What is your manifesto?


8 Comments so far

  1. Genuine Chris Johnson July 22nd, 2009 8:54 pm

    Man, I’m just engaging here locally in columbus. We were planning a move to Portland, OR for this fall. Sadly, the wife had to go to OSU (a better ranked school, but not the first choice) so we’re here 2.5 more years.

    But local rocks.

  2. Teri L July 23rd, 2009 6:56 am

    I love it when you write, Eric, but when you write a Manifesto, you positively shine.

    I find the local conversations are deeper, more, um, well, important. I’m sometimes hesitant to get involved in these conversations, I don’t know why, I’m typically welcomed and occasionally even valued, go figure ;). It’s simply much more satisfying to contribute something of value to the local community than the national community. It’s a richer experience all around.

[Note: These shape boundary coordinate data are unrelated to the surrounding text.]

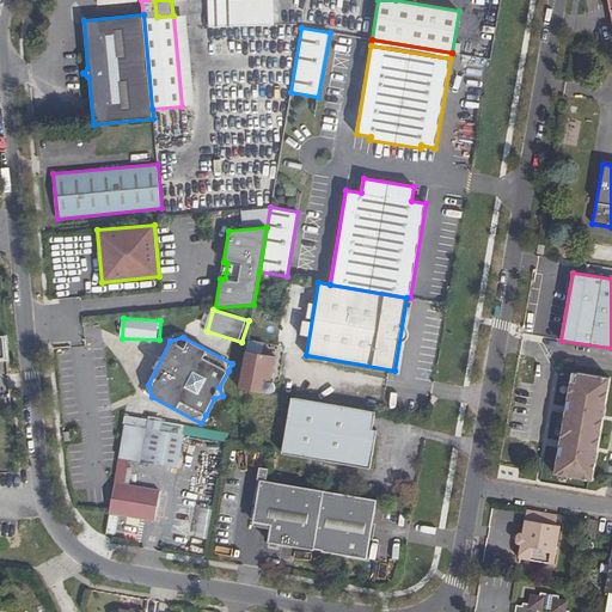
[(238,387),(270,393),(271,393),(273,392),(274,391),(275,390),(275,389),(275,387),(274,386),(274,385),(273,384),(269,384),(274,357),(245,353),(238,387)]
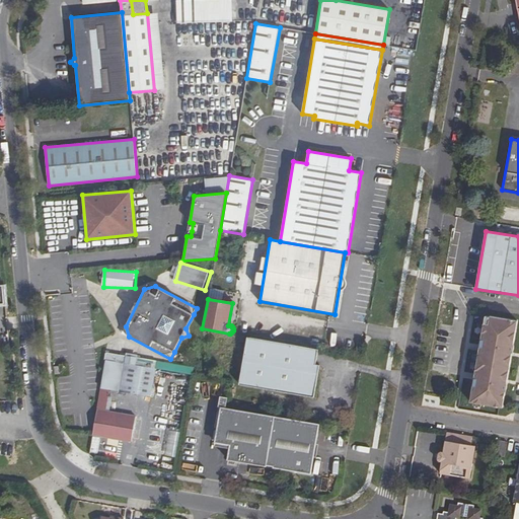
[(473,385),(470,401),(502,408),(505,390),(506,389),(507,387),(506,384),(505,383),(504,383),(504,382),(502,382),(501,382),(501,379),(507,380),(511,356),(506,355),(506,352),(508,352),(509,353),(510,352),(511,352),(512,352),(513,350),(513,349),(513,347),(513,346),(517,321),(491,316),(489,324),(484,323),(482,340),(485,340),(483,352),(479,352),(475,374),(478,374),(476,386),(473,385)]
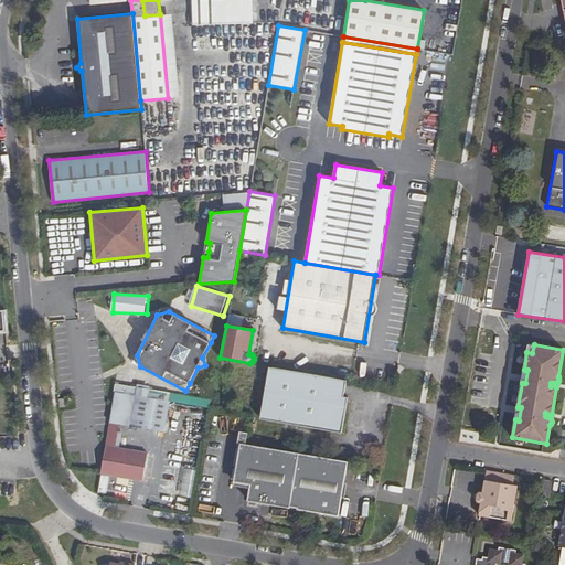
[(269,366),(260,418),(342,433),(348,397),(343,396),(347,380),(269,366)]
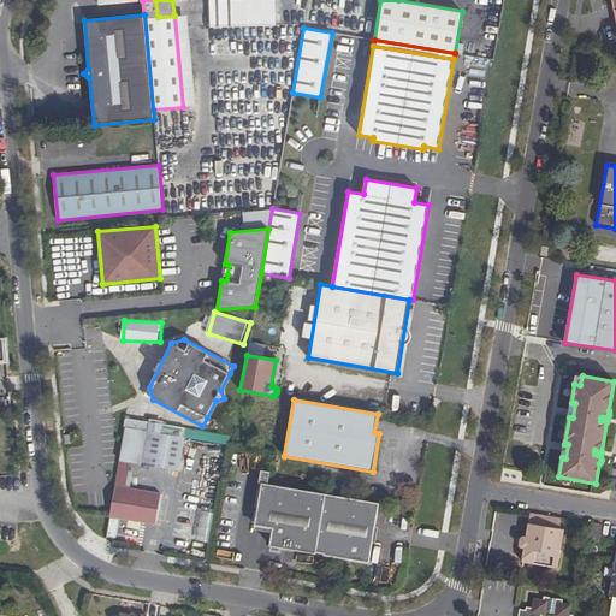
[(169,434),(125,427),(120,457),(179,467),(184,437),(169,434)]
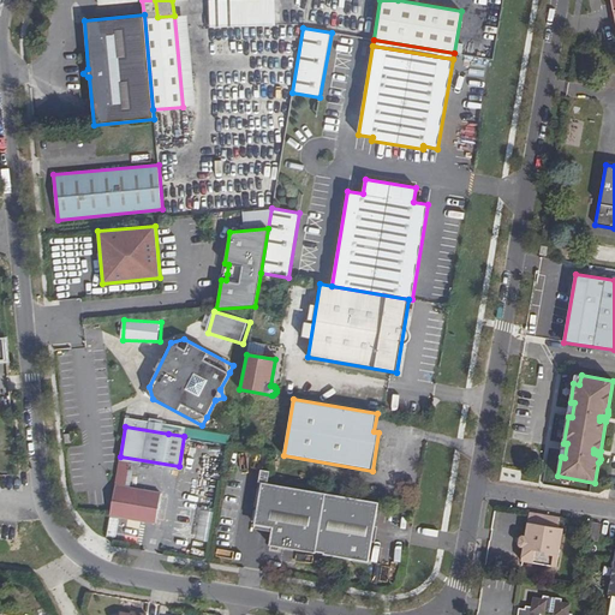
[(378,502),(268,483),(269,471),(261,470),(258,482),(261,482),(255,524),(273,527),(269,544),(272,545),(270,548),(278,549),(278,547),(315,553),(315,550),(322,551),(322,554),(369,561),(378,502)]
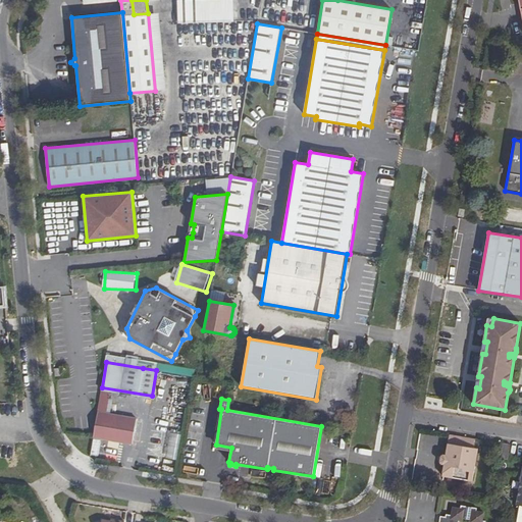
[(98,412),(93,437),(132,445),(137,419),(98,412)]
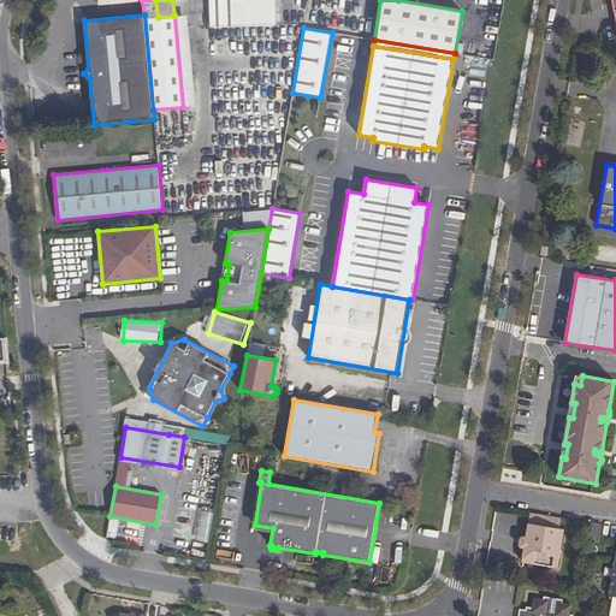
[(211,543),(217,513),(205,510),(199,540),(211,543)]
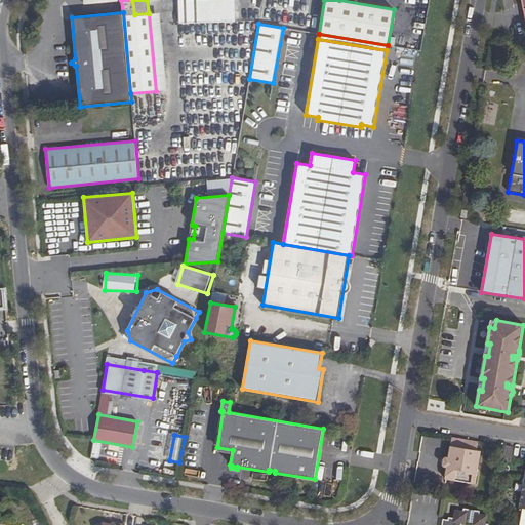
[(475,484),(481,451),(476,450),(478,441),(463,439),(452,437),(450,446),(448,457),(445,457),(443,458),(442,465),(444,467),(446,467),(445,479),(475,484)]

  3. Be An Authority July 23rd, 2009 7:05 pm

    […] and once again made me pause in my hectic day to think about my own personal marketing. Search Engine Marketing is about Conversations – my (errr…) Manifesto. He wrote about search engine marketing, and very neatly summed up the equation for success for any […]

  4. Greg Dallaire July 24th, 2009 4:27 am


    Establishing a strong local online presence is a great way to build SEO but also build strong bond’s with people locally through online channels. I can’t tell you how many people i’m meeting with off of twitter, facebook, newspaper blog sites and others.

    This community is a perfect example of where we should be spending our time building online relationships that have authority!

  5. Benjamin Dona July 24th, 2009 4:51 am

    While I love chatting with my peers, I’d much rather prefer talking with folks that can either increase my knowledge or enrich my pocketbook. That means mentors and prospective clients.

    Being in primarily a second home market also means I have to go beyond just my local outlets in order to reach our client base. I’ve found that some of the smaller niche networks and blogs are a good place to focus our efforts.

    It’s time consuming, but well worth the effort.

  6. Eric Blackwell July 24th, 2009 5:10 am

    @Teri- Awww shucks.

    Yep. Even though my client base is far more national than local I must admit that I am finding closer and closer connections to those in close proximity.

    I do also think it boils down to people who I could call client. If I am networking with them, them I am building authority AND building it with the right folks IMO.

    Hey Ben! (long time no talk to….I was waiting for someone to pick up on my point about writing on other peoples’ sites and utilizing that authority. πŸ˜‰

    Hope things are going great for you!

  7. Benjamin Dona July 24th, 2009 7:51 am

    Hey Eric,

    Our market has just exploded down here, so I’ve been busy as can be since the first of the year.

    And, you know me; I just like to quietly go about my business.

    I do make an effort though to follow the advice of experts like yourself and am extremely grateful that you so freely give out loads of good advice.

    Thanks my friend!

  8. Mark Green July 25th, 2009 6:56 am

    Hey Eric,

    Your presentation at Unchained really moved me and here you are again keeping it real and reinforcing the power of giving…

    I don’t know what happened over the past couple of years with our leadership in the mortgage business. Well, I take that back – I know exactly what happened.

    You’re the kind of guy that people will run through a wall for – just like when that guy 301’ed his sites over to you when you won that SEO contest.

    I’m sorry that I haven’t been as active over at BHB over the past month. Mortgage Revolution has taken all my extra time. This article was very refreshing and reinforced to me that all this time volunteering & giving is totally worth it.